Einem Ratsbeschluss folgend wird die Gemeinde neue Konzentrationsflächen für Windkraft ausweisen. Und um den Sorgen der Bürger zu begegnen, hat sie früh im Verfahren zu einer Bürgerinformation eingeladen. Gut 70 Personen waren gekommen.

Sascha Gehm vom Unternehmen VDH stellte die Methodik sowie die Ergebnisse der Grob- und Feinuntersuchung vor.
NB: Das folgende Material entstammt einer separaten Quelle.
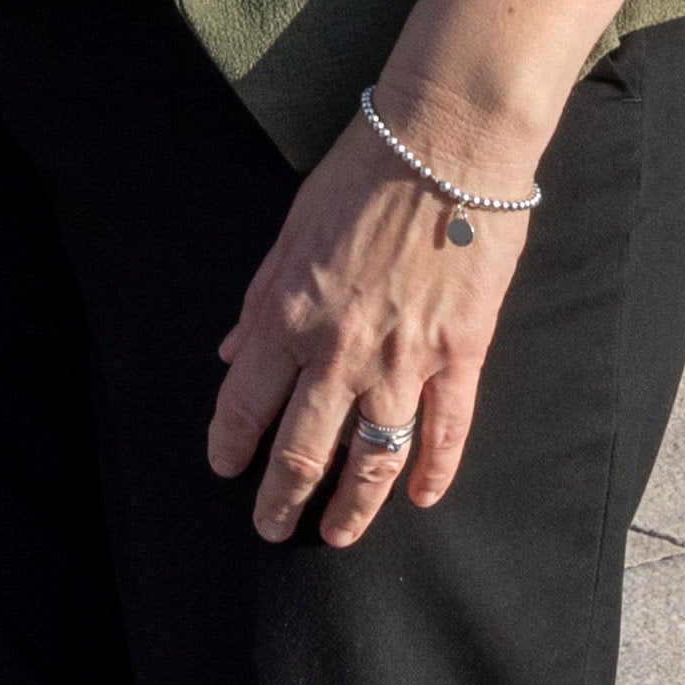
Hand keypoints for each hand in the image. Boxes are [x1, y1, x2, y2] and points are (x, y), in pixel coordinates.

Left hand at [207, 94, 542, 546]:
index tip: (223, 470)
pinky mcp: (461, 354)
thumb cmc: (359, 177)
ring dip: (353, 505)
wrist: (445, 148)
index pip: (244, 403)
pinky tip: (420, 499)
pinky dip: (433, 471)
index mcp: (287, 315)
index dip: (230, 445)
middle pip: (304, 448)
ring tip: (337, 536)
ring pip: (373, 456)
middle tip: (269, 528)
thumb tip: (230, 354)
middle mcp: (340, 349)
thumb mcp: (287, 232)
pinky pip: (446, 430)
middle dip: (281, 498)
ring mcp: (404, 358)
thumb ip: (258, 301)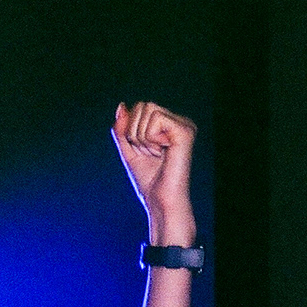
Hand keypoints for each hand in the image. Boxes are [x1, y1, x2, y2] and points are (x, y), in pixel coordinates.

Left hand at [112, 101, 196, 246]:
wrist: (159, 201)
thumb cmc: (149, 181)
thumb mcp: (128, 149)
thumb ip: (123, 128)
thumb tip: (122, 106)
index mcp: (169, 126)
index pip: (140, 108)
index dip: (131, 130)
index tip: (143, 152)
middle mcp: (179, 122)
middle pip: (143, 105)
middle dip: (135, 131)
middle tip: (149, 153)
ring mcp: (184, 126)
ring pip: (147, 109)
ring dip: (141, 136)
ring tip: (155, 154)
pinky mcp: (185, 131)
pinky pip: (156, 118)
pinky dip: (150, 137)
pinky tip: (162, 151)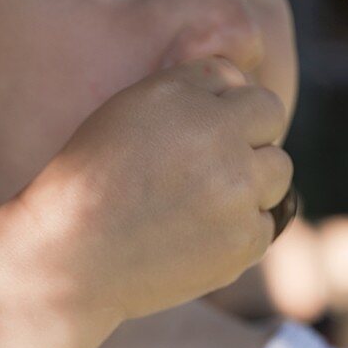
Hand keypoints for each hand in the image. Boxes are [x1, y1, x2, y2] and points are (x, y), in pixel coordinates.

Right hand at [17, 56, 292, 322]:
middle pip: (270, 123)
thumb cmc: (90, 185)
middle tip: (204, 172)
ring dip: (251, 185)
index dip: (227, 112)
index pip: (244, 87)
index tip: (200, 139)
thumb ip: (188, 93)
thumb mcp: (126, 112)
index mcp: (188, 98)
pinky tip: (198, 238)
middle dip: (246, 142)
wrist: (70, 260)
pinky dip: (240, 233)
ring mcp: (237, 196)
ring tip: (204, 204)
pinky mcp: (241, 245)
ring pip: (277, 175)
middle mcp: (220, 140)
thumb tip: (239, 92)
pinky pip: (265, 226)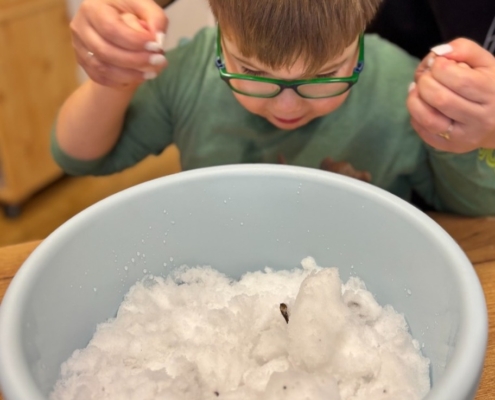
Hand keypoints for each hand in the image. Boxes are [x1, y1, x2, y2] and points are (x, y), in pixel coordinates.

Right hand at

Wie bereits berichtet, liegt eine Fläche nordöstlich von Stockheim, wo es schon zwei Windräder gibt (A), weitere nördlich der Drover Heide (B), nördlich von Thum (C), südöstlich von Thum (D), westlich von Thum (E), zwischen Obermaubach und Leversbach (F) sowie zwischen Üdingen, Drove und Boich (G). Die Flächen A, D und E stuft Gehm als geeignet ein, da dort mehrere Räder gebaut werden könnten. Bei Stockheim gibt es eine Höhenbeschränkung wegen des Fliegerhorstes.

Was die Fläche E bei Thum anbelangt, könnte man mit der Nachbarkommune Nideggen zusammenarbeiten, erläuterte Bauderzenent Siegfried Schmühl. Die Anwohner und ein Landwirt äußerten sachlich ihre Sorgen über Lärm und Schattenschlag. Als Kritiker bemängelten, dass das Verfahren schon recht weit sei, erläuterte Schmühl, dass man im ersten Verfahrensschritt sei und dass die Bürger sowohl jetzt, als auch bei der Offenlage im Frühjahr die Möglichkeit hätten Stellungnahmen einzureichen.

Hans-Willi Schruff, Geschäftsführer der Rea, erläuterte Modelle der Bürgerbeteiligung. Er machte aber auch deutlich, dass Bürgerwindanlagen, für die der Betreiber jährlich etwa 10000 Euro Personalkosten einkalkulieren muss, nur an Standorten sinnvoll sind, an denen die Anlagen sehr gute Windbedingungen haben. Und die Bedingungen seien umso besser, je höher ein Windrad sei.

Schmühl verdeutlichte auf kritische Nachfrage, dass RWE laut Konzessionsvertrag verpflichtet sei, eine Einspeisung zu ermöglichen. Schruf erläuterte, dass keine langen Leitungen bis zum Umspannwerk gebaut werden müssten.